Nightdive’s Larry Kuperman Retires, Leaving a Clear Statement on Game Preservation
Original: Nightdive's Larry Kuperman retires after 25-year career in games: "We never looked at games as products" View original →
A hot r/pcgaming post this weekend links to PC Gamer's report on Larry Kuperman's retirement from full-time work in the games industry. On paper, it is a personnel story: Kuperman is stepping away after a 25-year run that took him through Stardock, GameStop, and finally Nightdive. In practice, it reads like a compact philosophy statement from one of the people most closely associated with the modern remaster boom and the idea that old games should remain playable, legible, and historically intact.
PC Gamer's interview with Kuperman at the Game Developers Conference is useful because it explains what Nightdive's work has actually meant behind the scenes. Remastering is not just a matter of making an old executable boot on a new GPU. A large part of the job is untangling rights, locating ownership, and figuring out whether a studio is even legally allowed to touch a forgotten classic. Kuperman pointed to cases like No One Lives Forever as a famously stubborn rights knot, and the System Shock story remains a telling example of how strange the chain of ownership around older games can become.

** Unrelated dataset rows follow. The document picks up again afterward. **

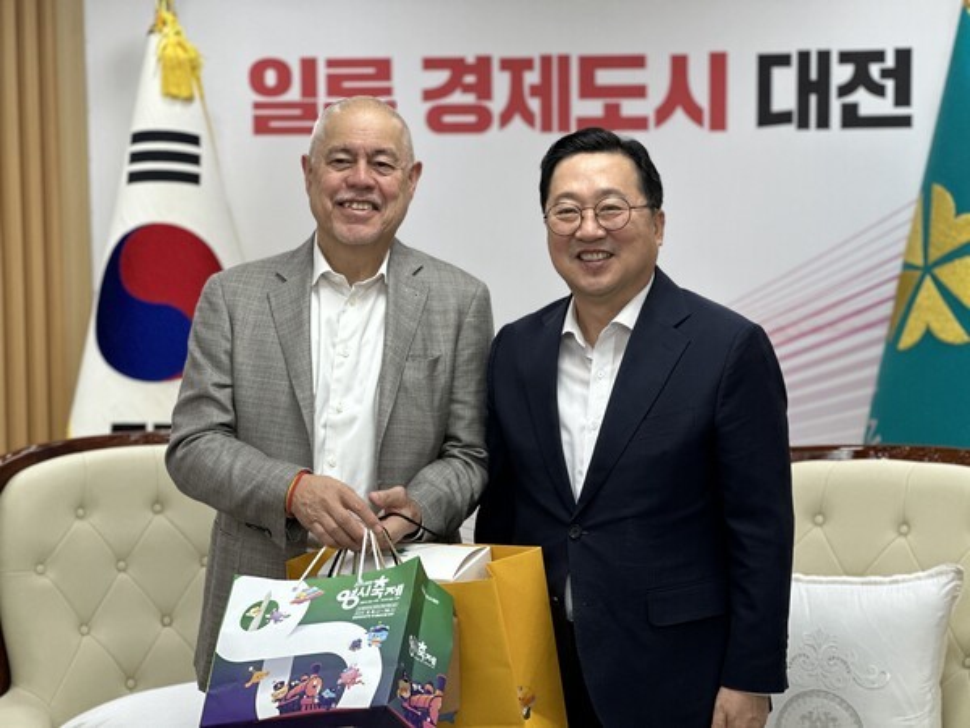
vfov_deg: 19.1
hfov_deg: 25.3
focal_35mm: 77
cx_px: 485
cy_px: 364
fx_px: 2158
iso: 200
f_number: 2.8
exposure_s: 1/120
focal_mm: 9
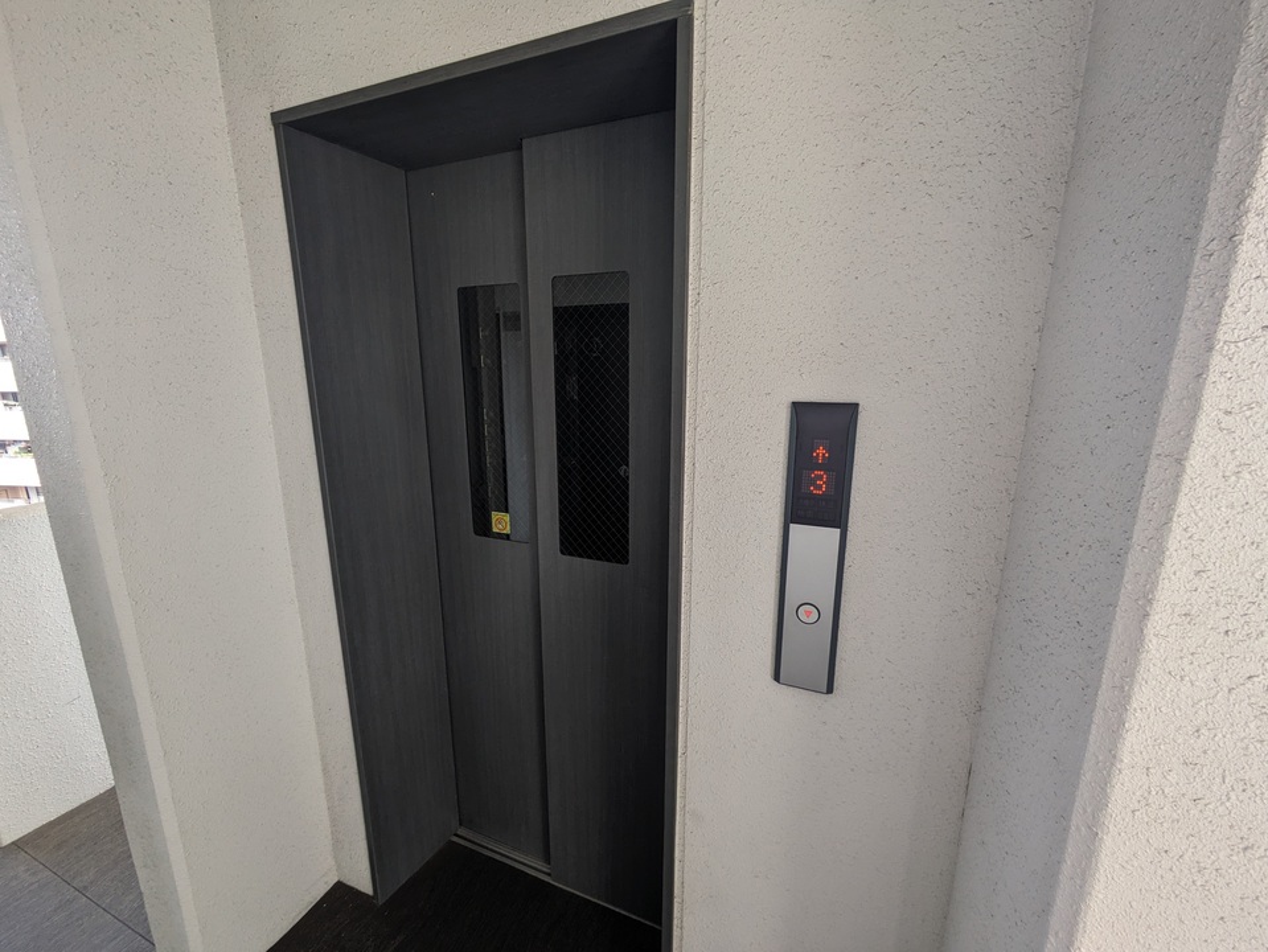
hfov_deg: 102.0
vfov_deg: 85.7
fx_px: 513
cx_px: 634
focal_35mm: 14
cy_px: 476
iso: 54
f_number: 2.2
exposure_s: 1/60
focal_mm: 1.83
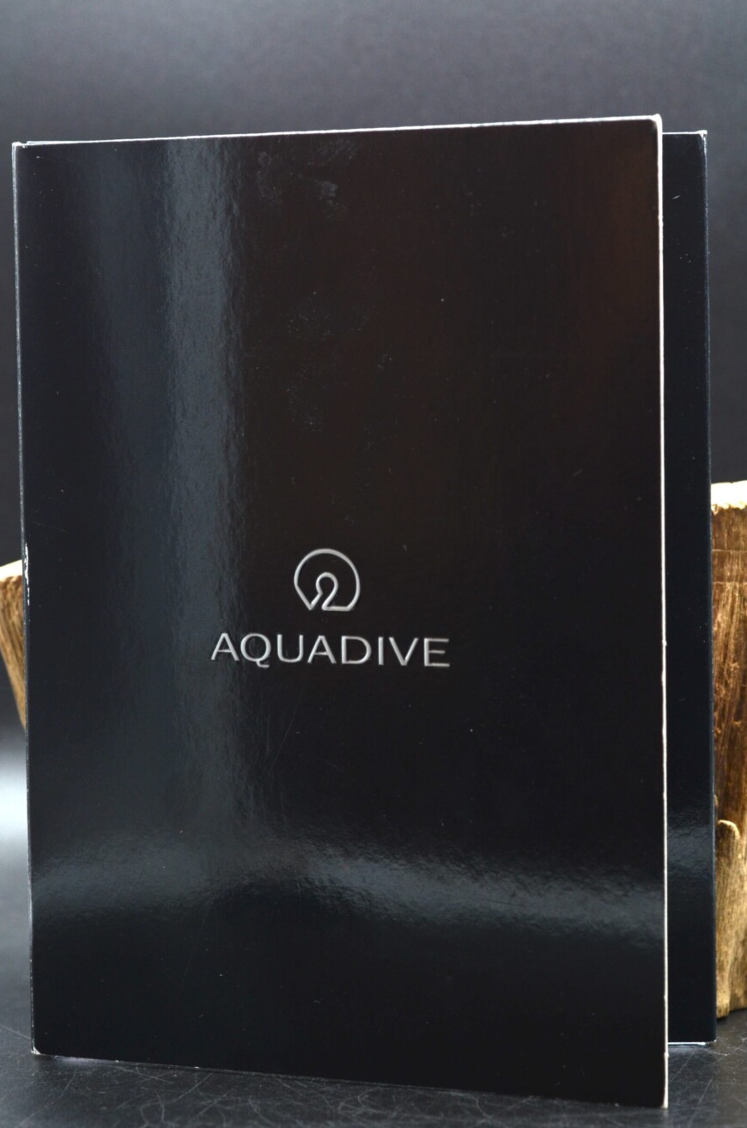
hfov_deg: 14.2
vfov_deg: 21.3
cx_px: 392
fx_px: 3000
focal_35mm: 96
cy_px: 593
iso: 500
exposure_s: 1/40
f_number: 8
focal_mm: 60
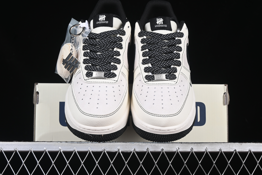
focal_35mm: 75
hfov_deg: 27.0
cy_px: 88
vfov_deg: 18.2
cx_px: 131
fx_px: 546
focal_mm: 50
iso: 160
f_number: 8
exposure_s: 1/80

What Kuperman wanted to finish
- He said part of the timing around retirement was wanting to see Sin Reloaded and the long-promised System Shock 2 remaster move through the finish line.

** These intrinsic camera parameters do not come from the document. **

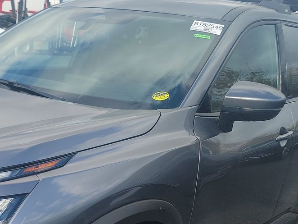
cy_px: 197
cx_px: 53
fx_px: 499
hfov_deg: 32.2
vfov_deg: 24.6
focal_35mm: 58
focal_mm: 6.7
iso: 50
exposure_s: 1/419
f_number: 1.8
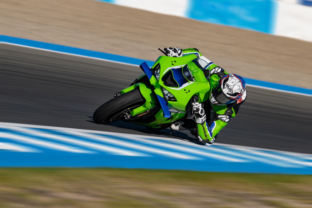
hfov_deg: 5.2
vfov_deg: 3.4
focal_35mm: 400
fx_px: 3466
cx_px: 156
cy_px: 104
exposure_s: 1/640
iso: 200
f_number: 11
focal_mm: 400
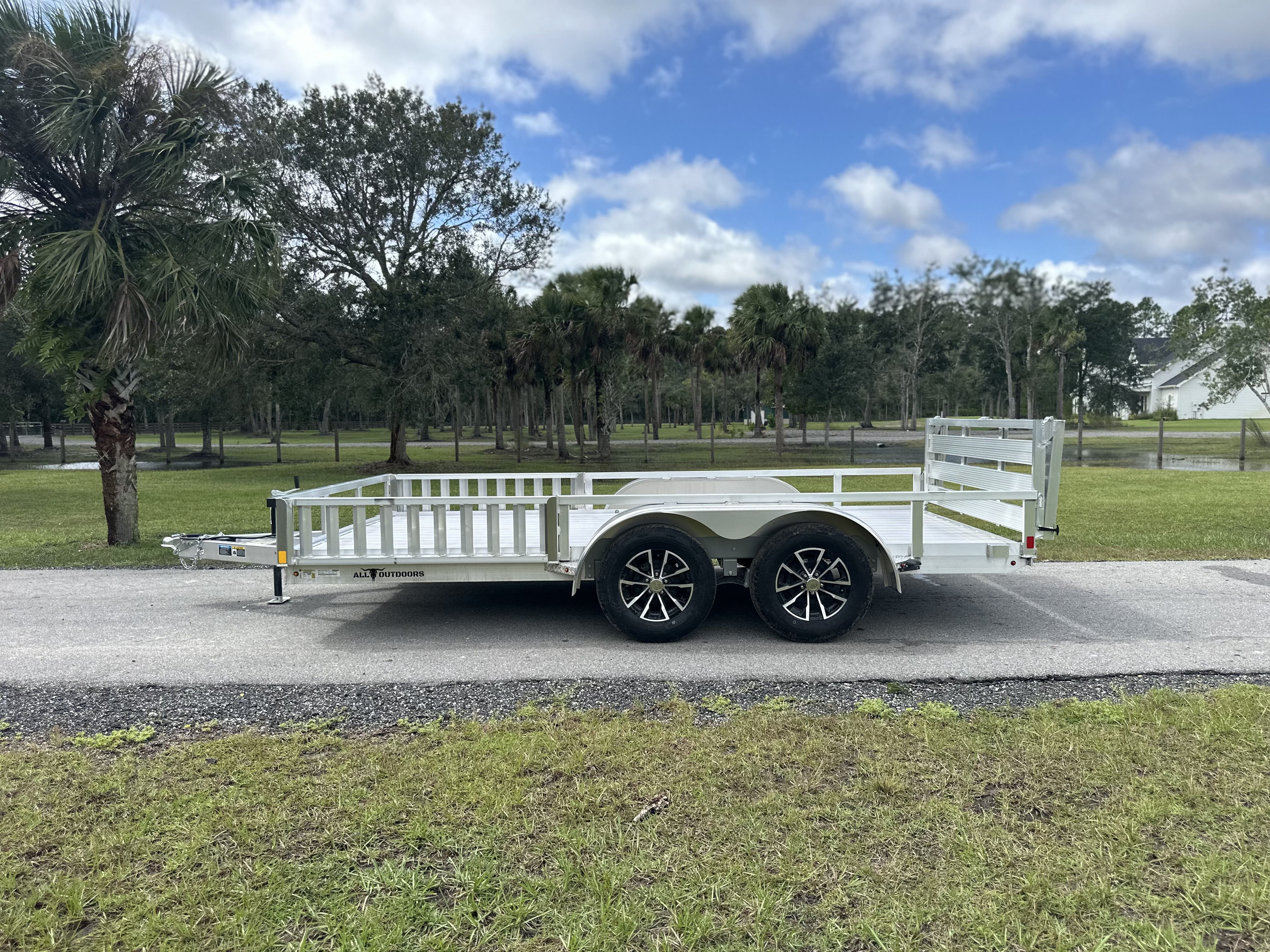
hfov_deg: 71.6
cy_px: 476
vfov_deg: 56.8
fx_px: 881
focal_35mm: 24
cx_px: 635
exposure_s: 1/3472
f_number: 1.78
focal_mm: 6.86
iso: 80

- PC Gamer also highlighted the financial discipline behind honoring old commitments, including work tied back to promises Nightdive made years ago to backers.

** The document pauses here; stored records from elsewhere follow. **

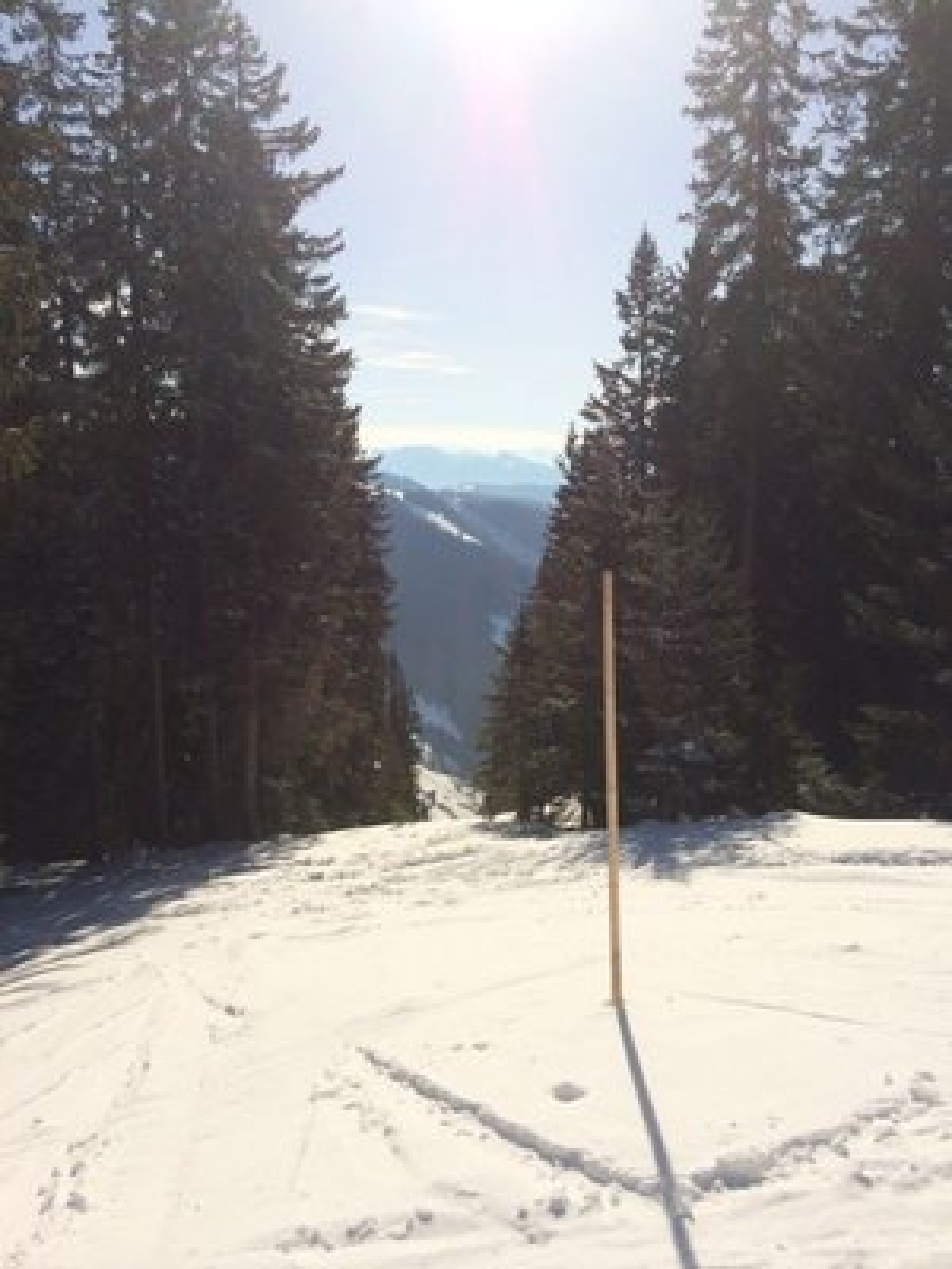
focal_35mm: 30
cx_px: 476
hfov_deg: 46.8
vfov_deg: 60.0
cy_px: 634
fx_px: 1100
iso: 50
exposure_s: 1/5882
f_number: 2.2
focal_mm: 4.12
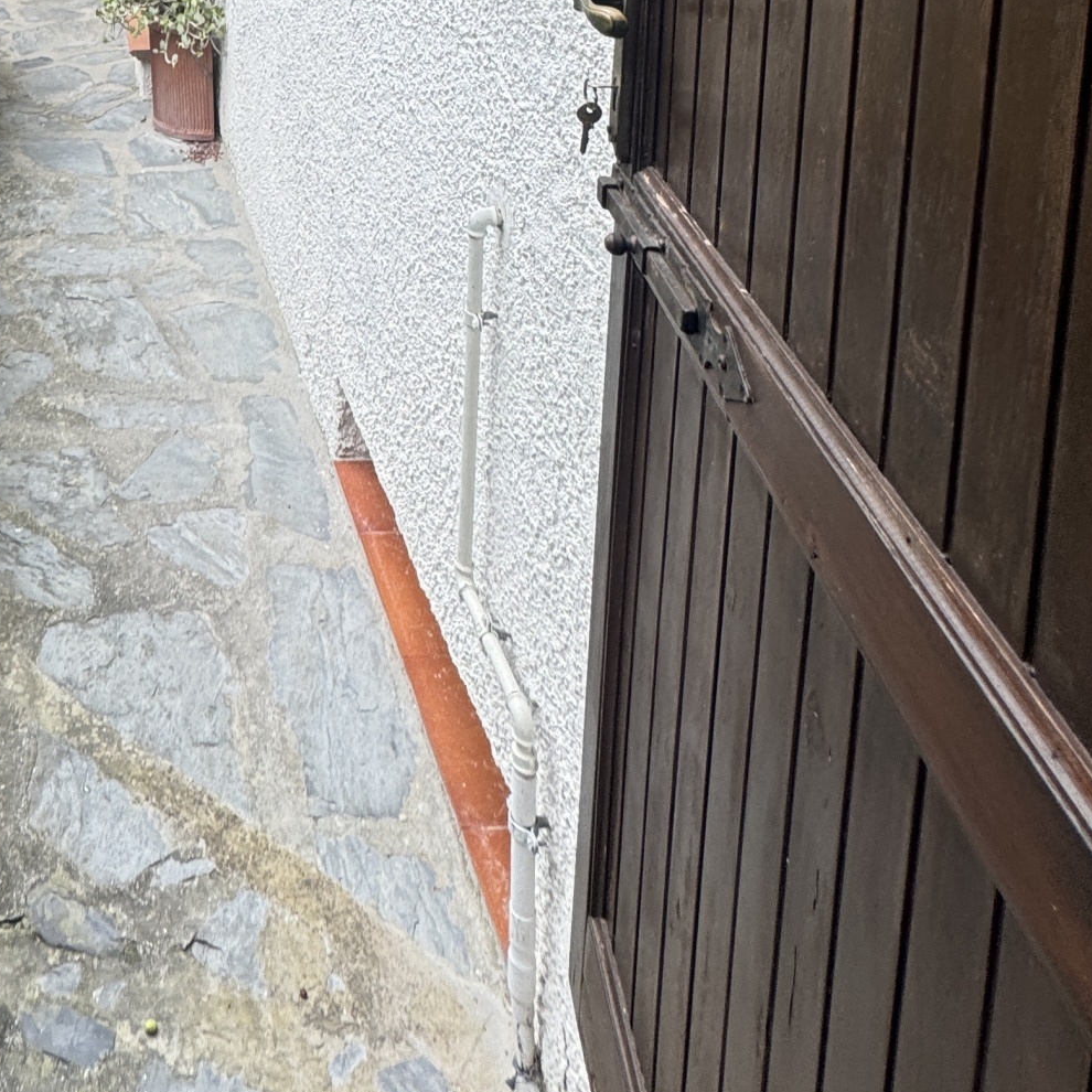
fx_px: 1142
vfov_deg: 39.8
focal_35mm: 32
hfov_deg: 44.6
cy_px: -153
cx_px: 36
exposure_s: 1/103
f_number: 2.2
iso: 40
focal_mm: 2.22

- Kuperman said he still plans to remain active with the IGDA, so the move is a step back from full-time studio work rather than a total disappearance from the field.
The line that best captures his outlook is also the one that explains why so many players reacted to the story. Kuperman said Nightdive never looked at games as products, but as art that deserves to be preserved. That is not a sentimental aside. It is effectively the operating logic behind why Nightdive spends time on archival extras, rights recovery, and careful remaster work instead of treating old catalogs as disposable nostalgia inventory. In a market where layoffs have dominated the industry conversation since 2023, that framing lands differently than it would have in a healthier cycle.
Kuperman's retirement therefore matters beyond one executive changing roles. It draws attention to the kind of labor that keeps older PC history accessible in the first place. Preservation work is technical, legal, editorial, and commercial all at once, and Nightdive's recent reputation was built on balancing all four. Whether the studio keeps the same tone without him will only become clear over time, but his parting message is already clear enough: a remaster is not only a revenue opportunity. Done properly, it is a commitment to the medium's memory.